# hydroponic method to grow plants



## freshreef (May 14, 2004)

what do u think about it? 
did any of u tried it? 
we have a few "grow your own" shops (your own weed/grass ;-) ) but they hold very nice tricks - can i make hydro greenhouse for water plants (ludwigias, rotalas, "grass" plants like eleocharis, hemiantus etc )? 

if not , can i use their substrate ( small pure clay balls) ?


----------



## MiamiAG (Jan 13, 2004)

mor b said:


> what do u think about it?
> did any of u tried it?
> we have a few "grow your own" shops (your own weed/grass ;-) ) but they hold very nice tricks - can i make hydro greenhouse for water plants (ludwigias, rotalas, "grass" plants like eleocharis, hemiantus etc )?
> 
> if not , can i use their substrate ( small pure clay balls) ?

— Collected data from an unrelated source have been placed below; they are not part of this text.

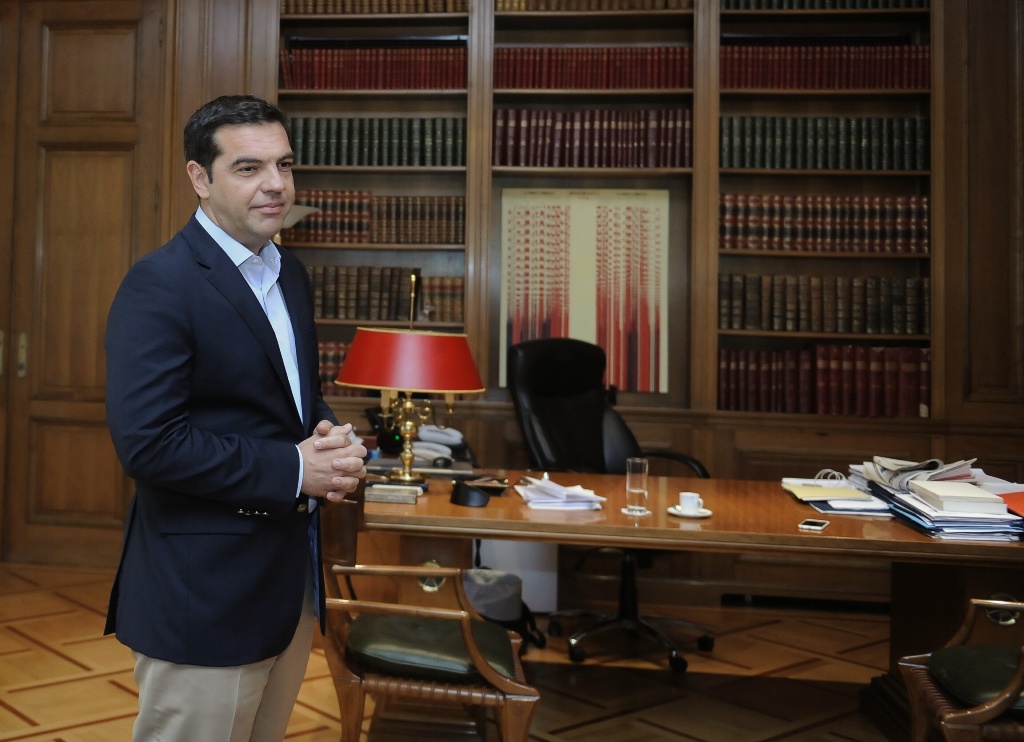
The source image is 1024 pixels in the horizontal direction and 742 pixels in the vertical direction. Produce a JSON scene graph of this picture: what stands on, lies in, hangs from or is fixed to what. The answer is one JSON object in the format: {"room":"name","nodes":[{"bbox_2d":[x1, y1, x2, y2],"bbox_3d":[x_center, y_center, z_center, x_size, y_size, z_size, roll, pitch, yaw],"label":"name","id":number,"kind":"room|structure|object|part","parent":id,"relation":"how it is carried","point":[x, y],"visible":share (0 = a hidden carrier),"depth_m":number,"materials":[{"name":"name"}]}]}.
{"room":"office","nodes":[
{"label":"office","id":0,"kind":"room"},
{"bbox_2d":[0,559,933,741],"bbox_3d":[0.185,1.358,2.439,6.245,0.106,6.557,1,-2,10],"label":"floor","id":1,"kind":"structure","parent":0,"point":[3,709],"depth_m":4.09,"materials":[{"name":"brown wood"}]},
{"bbox_2d":[100,93,365,739],"bbox_3d":[-0.100,0.469,2.695,0.515,1.714,0.770,0,-2,37],"label":"man","id":2,"kind":"object","parent":1,"relation":"on","point":[178,346],"visible":0.98,"depth_m":2.48},
{"bbox_2d":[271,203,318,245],"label":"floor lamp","id":3,"kind":"object","parent":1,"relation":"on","point":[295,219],"visible":0.15,"depth_m":5.08,"materials":[{"name":"metal"}]},
{"bbox_2d":[317,497,541,741],"bbox_3d":[0.358,0.926,3.070,0.597,0.827,0.632,1,-2,10],"label":"wooden armchair","id":4,"kind":"object","parent":1,"relation":"on","point":[508,680],"visible":0.9,"depth_m":2.87,"materials":[{"name":"brown wood"}]},
{"bbox_2d":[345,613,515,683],"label":"cushion","id":5,"kind":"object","parent":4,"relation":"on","point":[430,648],"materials":[{"name":"green leather"}]},
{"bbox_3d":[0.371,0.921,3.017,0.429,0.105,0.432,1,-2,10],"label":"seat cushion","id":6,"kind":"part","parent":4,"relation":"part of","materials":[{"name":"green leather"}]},
{"bbox_2d":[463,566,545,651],"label":"bag","id":7,"kind":"object","parent":1,"relation":"on","point":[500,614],"visible":0.52,"depth_m":4.14,"materials":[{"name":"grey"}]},
{"bbox_2d":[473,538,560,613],"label":"white box","id":8,"kind":"object","parent":1,"relation":"on","point":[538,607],"visible":0.38,"depth_m":4.93,"materials":[{"name":"white"}]},
{"bbox_2d":[505,338,713,672],"bbox_3d":[1.283,0.829,4.623,0.730,1.177,0.751,2,-2,-29],"label":"office chair","id":9,"kind":"object","parent":1,"relation":"on","point":[596,433],"visible":0.67,"depth_m":4.70,"materials":[{"name":"black leather"}]},
{"bbox_2d":[361,469,1023,738],"bbox_3d":[1.390,1.036,3.619,2.412,0.707,1.081,1,-2,10],"label":"desk","id":10,"kind":"object","parent":1,"relation":"on","point":[416,508],"visible":0.66,"depth_m":3.41,"materials":[{"name":"brown wood"}]},
{"bbox_2d":[364,482,421,504],"bbox_3d":[0.326,0.633,3.552,0.188,0.030,0.136,1,-2,10],"label":"book","id":11,"kind":"object","parent":10,"relation":"on","point":[385,495],"visible":0.98,"depth_m":3.50,"materials":[{"name":"paper"}]},
{"bbox_2d":[334,277,484,484],"bbox_3d":[0.413,0.314,3.826,0.471,0.677,0.458,1,-2,10],"label":"table lamp","id":12,"kind":"object","parent":10,"relation":"on","point":[398,333],"visible":0.99,"depth_m":3.70,"materials":[{"name":"red metal"}]},
{"bbox_3d":[0.419,0.248,3.776,0.537,0.191,0.472,1,-2,10],"label":"lampshade","id":13,"kind":"part","parent":12,"relation":"part of","materials":[{"name":"red metal"}]},
{"bbox_2d":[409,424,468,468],"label":"telephone","id":14,"kind":"object","parent":10,"relation":"on","point":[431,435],"visible":0.75,"depth_m":4.51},
{"bbox_2d":[449,479,490,507],"bbox_3d":[0.561,0.625,3.506,0.114,0.066,0.125,2,-2,-22],"label":"black case","id":15,"kind":"object","parent":10,"relation":"on","point":[467,495],"visible":0.99,"depth_m":3.46,"materials":[{"name":"black"}]},
{"bbox_2d":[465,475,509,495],"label":"desk tray","id":16,"kind":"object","parent":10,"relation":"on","point":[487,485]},
{"bbox_2d":[514,474,605,510],"bbox_3d":[0.845,0.636,3.593,0.243,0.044,0.317,1,-2,10],"label":"paper stack","id":17,"kind":"object","parent":10,"relation":"on","point":[554,495],"visible":0.99,"depth_m":3.52,"materials":[{"name":"white paper"}]},
{"bbox_2d":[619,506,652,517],"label":"coaster","id":18,"kind":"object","parent":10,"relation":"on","point":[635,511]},
{"bbox_2d":[624,457,649,515],"bbox_3d":[1.043,0.594,3.439,0.073,0.152,0.075,1,-2,10],"label":"drinking glass","id":19,"kind":"object","parent":10,"relation":"on","point":[627,479],"visible":0.99,"depth_m":3.42,"materials":[{"name":"clear glass"}]},
{"bbox_2d":[667,504,712,518],"bbox_3d":[1.185,0.662,3.401,0.128,0.016,0.131,1,-2,10],"label":"saucer","id":20,"kind":"object","parent":10,"relation":"on","point":[680,514],"visible":0.64,"depth_m":3.38,"materials":[{"name":"white ceramic"}]},
{"bbox_2d":[678,491,703,511],"bbox_3d":[1.191,0.639,3.417,0.073,0.056,0.076,3,-2,-31],"label":"coffee cup","id":21,"kind":"object","parent":20,"relation":"on","point":[694,504],"visible":0.98,"depth_m":3.39,"materials":[{"name":"white ceramic"}]},
{"bbox_2d":[798,517,829,531],"bbox_3d":[1.463,0.659,3.209,0.062,0.009,0.128,0,-2,32],"label":"smartphone","id":22,"kind":"object","parent":10,"relation":"on","point":[811,526],"visible":0.98,"depth_m":3.19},
{"bbox_2d":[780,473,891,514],"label":"paper stack","id":23,"kind":"object","parent":10,"relation":"on","point":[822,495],"visible":0.92,"depth_m":3.58,"materials":[{"name":"paper"}]},
{"bbox_2d":[848,456,1023,539],"bbox_3d":[2.007,0.619,3.497,0.636,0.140,0.775,1,-2,10],"label":"paper stack","id":24,"kind":"object","parent":10,"relation":"on","point":[914,508],"visible":0.84,"depth_m":3.36,"materials":[{"name":"paper"}]},
{"bbox_2d":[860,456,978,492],"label":"newspaper","id":25,"kind":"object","parent":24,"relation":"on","point":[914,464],"visible":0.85,"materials":[{"name":"white paper"}]},
{"bbox_2d":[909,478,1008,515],"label":"white book","id":26,"kind":"object","parent":24,"relation":"on","point":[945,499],"visible":0.98,"depth_m":3.28,"materials":[{"name":"white paper"}]},
{"bbox_2d":[998,491,1023,519],"bbox_3d":[2.208,0.640,3.387,0.278,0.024,0.292,1,-2,10],"label":"orange folder","id":27,"kind":"object","parent":24,"relation":"on","point":[1022,510],"visible":0.88,"depth_m":3.39,"materials":[{"name":"orange cardboard"}]},
{"bbox_2d":[898,594,1023,741],"bbox_3d":[1.859,0.909,2.712,0.647,0.955,0.635,1,-2,10],"label":"armchair","id":28,"kind":"object","parent":1,"relation":"on","point":[987,716],"visible":1,"depth_m":2.79,"materials":[{"name":"brown wood"}]},
{"bbox_2d":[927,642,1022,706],"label":"cushion","id":29,"kind":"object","parent":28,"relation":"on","point":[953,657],"visible":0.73,"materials":[{"name":"leather"}]},
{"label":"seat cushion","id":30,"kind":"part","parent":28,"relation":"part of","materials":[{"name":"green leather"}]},
{"bbox_2d":[0,0,1022,597],"bbox_3d":[0.972,-0.313,5.550,6.478,3.508,0.262,1,-2,10],"label":"wall","id":31,"kind":"structure","parent":0,"point":[970,443],"depth_m":5.19,"materials":[{"name":"brown wood"}]},
{"bbox_2d":[0,0,169,565],"bbox_3d":[-1.234,-0.036,5.787,1.255,2.842,0.118,1,-2,10],"label":"wooden door","id":32,"kind":"structure","parent":31,"relation":"in","point":[90,40],"depth_m":5.76,"materials":[{"name":"brown wood"}]},
{"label":"brass handle","id":33,"kind":"part","parent":32,"relation":"part of","materials":[{"name":"gold metal"}]},
{"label":"brass handle","id":34,"kind":"part","parent":32,"relation":"part of","materials":[{"name":"gold metal"}]},
{"bbox_2d":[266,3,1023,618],"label":"bookcase","id":35,"kind":"object","parent":31,"relation":"attached to","point":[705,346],"visible":0.42,"depth_m":5.37,"materials":[{"name":"brown wood"}]},
{"bbox_2d":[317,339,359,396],"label":"book row","id":36,"kind":"object","parent":35,"relation":"in","point":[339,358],"visible":0.18,"depth_m":5.60,"materials":[{"name":"red"}]},
{"bbox_2d":[280,42,465,90],"bbox_3d":[0.461,-1.066,5.790,0.912,0.255,0.244,1,-2,10],"label":"book row","id":37,"kind":"object","parent":35,"relation":"in","point":[287,73],"visible":0.7,"depth_m":5.70,"materials":[{"name":"red leather"}]},
{"bbox_2d":[280,0,468,14],"bbox_3d":[0.444,-1.386,5.716,0.904,0.187,0.223,1,-2,10],"label":"book row","id":38,"kind":"object","parent":35,"relation":"in","point":[289,7],"visible":0.49,"depth_m":5.63,"materials":[{"name":"brown leather"}]},
{"bbox_2d":[285,190,464,244],"bbox_3d":[0.431,-0.327,5.698,0.919,0.262,0.228,1,-2,10],"label":"book row","id":39,"kind":"object","parent":35,"relation":"in","point":[379,240],"visible":0.76,"depth_m":5.61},
{"bbox_2d":[287,117,464,167],"bbox_3d":[0.462,-0.689,5.707,0.876,0.254,0.216,1,-2,10],"label":"book row","id":40,"kind":"object","parent":35,"relation":"in","point":[329,163],"visible":0.71,"depth_m":5.62,"materials":[{"name":"green leather"}]},
{"bbox_2d":[307,266,463,322],"bbox_3d":[0.445,0.037,5.709,0.891,0.258,0.214,1,-2,10],"label":"book row","id":41,"kind":"object","parent":35,"relation":"in","point":[333,314],"visible":0.67,"depth_m":5.62,"materials":[{"name":"brown leather"}]},
{"bbox_2d":[497,187,669,393],"bbox_3d":[1.419,0.016,5.505,0.767,0.978,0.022,1,-2,10],"label":"poster","id":42,"kind":"object","parent":35,"relation":"attached to","point":[544,316],"visible":0.87,"depth_m":5.50,"materials":[{"name":"paper"}]},
{"bbox_2d":[491,107,692,167],"bbox_3d":[1.452,-0.681,5.528,0.937,0.287,0.240,1,-2,10],"label":"book row","id":43,"kind":"object","parent":35,"relation":"in","point":[544,134],"visible":0.8,"depth_m":5.43,"materials":[{"name":"red leather"}]},
{"bbox_2d":[492,46,693,89],"bbox_3d":[1.475,-1.013,5.590,0.935,0.221,0.248,1,-2,10],"label":"book row","id":44,"kind":"object","parent":35,"relation":"in","point":[617,71],"visible":0.72,"depth_m":5.49,"materials":[{"name":"red leather"}]},
{"bbox_2d":[496,0,693,11],"bbox_3d":[1.478,-1.350,5.542,0.908,0.179,0.233,1,-2,10],"label":"book row","id":45,"kind":"object","parent":35,"relation":"in","point":[650,7],"visible":0.57,"depth_m":5.45,"materials":[{"name":"brown leather"}]},
{"bbox_2d":[720,193,927,252],"bbox_3d":[2.458,-0.277,5.354,0.918,0.268,0.224,1,-2,10],"label":"book row","id":46,"kind":"object","parent":35,"relation":"in","point":[924,200],"visible":0.86,"depth_m":5.26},
{"bbox_2d":[720,0,927,10],"bbox_3d":[2.483,-1.333,5.405,0.934,0.195,0.229,1,-2,10],"label":"book row","id":47,"kind":"object","parent":35,"relation":"in","point":[782,7],"visible":0.5,"depth_m":5.32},
{"bbox_2d":[721,115,927,169],"bbox_3d":[2.472,-0.639,5.367,0.916,0.258,0.220,1,-2,10],"label":"book row","id":48,"kind":"object","parent":35,"relation":"in","point":[912,167],"visible":0.82,"depth_m":5.28,"materials":[{"name":"green leather"}]},
{"bbox_2d":[720,274,928,334],"bbox_3d":[2.457,0.086,5.347,0.931,0.268,0.216,1,-2,10],"label":"book row","id":49,"kind":"object","parent":35,"relation":"in","point":[874,316],"visible":0.94,"depth_m":5.26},
{"bbox_2d":[718,344,930,416],"bbox_3d":[2.438,0.429,5.308,0.949,0.316,0.226,1,-2,10],"label":"book row","id":50,"kind":"object","parent":35,"relation":"in","point":[836,375],"visible":0.87,"depth_m":5.22,"materials":[{"name":"red leather"}]},
{"bbox_2d":[722,42,929,90],"bbox_3d":[2.500,-1.001,5.427,0.926,0.247,0.238,1,-2,10],"label":"book row","id":51,"kind":"object","parent":35,"relation":"in","point":[912,82],"visible":0.7,"depth_m":5.33,"materials":[{"name":"red leather"}]}
]}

Of course you can. This is how most nurseries grow plants.

Pictures from Tropica:

















Pictures from Florida Aquatic Nurseries:

















Oriental in Singapore:









Substrates vary on the setup you use and the plant you are growing. Also, the maturity of the plant is important.

My set up was made up of hydroponic growing trays connected to each other and then to a reservoir underneath. The plants where in styrofoam rafts that floated in the nutrient solution.


----------



## punie (Jan 10, 2005)

Any chance of us getting to see your setup, Art?
I've been scouring online for ages but have yet to come to a site that teaches a step by step guide to setting up and emersed setup.
Going to the hydro store and asking, i feel like i'm being suckered into buying stacks of over priced items and stuff i never needed.

Cheers,
Jerome


----------



## MiamiAG (Jan 13, 2004)

Jerome,

Sure, I posted a picture and talked about it here. Unfortunately, I don't have any other pics that I can find. I can answer any questions you may have.


----------



## Phil Edwards (Jan 22, 2004)

If you're interested in doing hydroponic growing inside for less than you can get at your local Weed Shop, try getting a few 10g tanks and plumbing them all to the same pump for circulation. Then it's just a matter of making an eggcrate riser and punching holes in plastic pots to allow circulation under and into the pots. Using an inert medium such as Perlite or Shultz Aquatic Plant Soil is your best bet. Soils are possible, but are much more likely to cause problems in hydroponic culture.


----------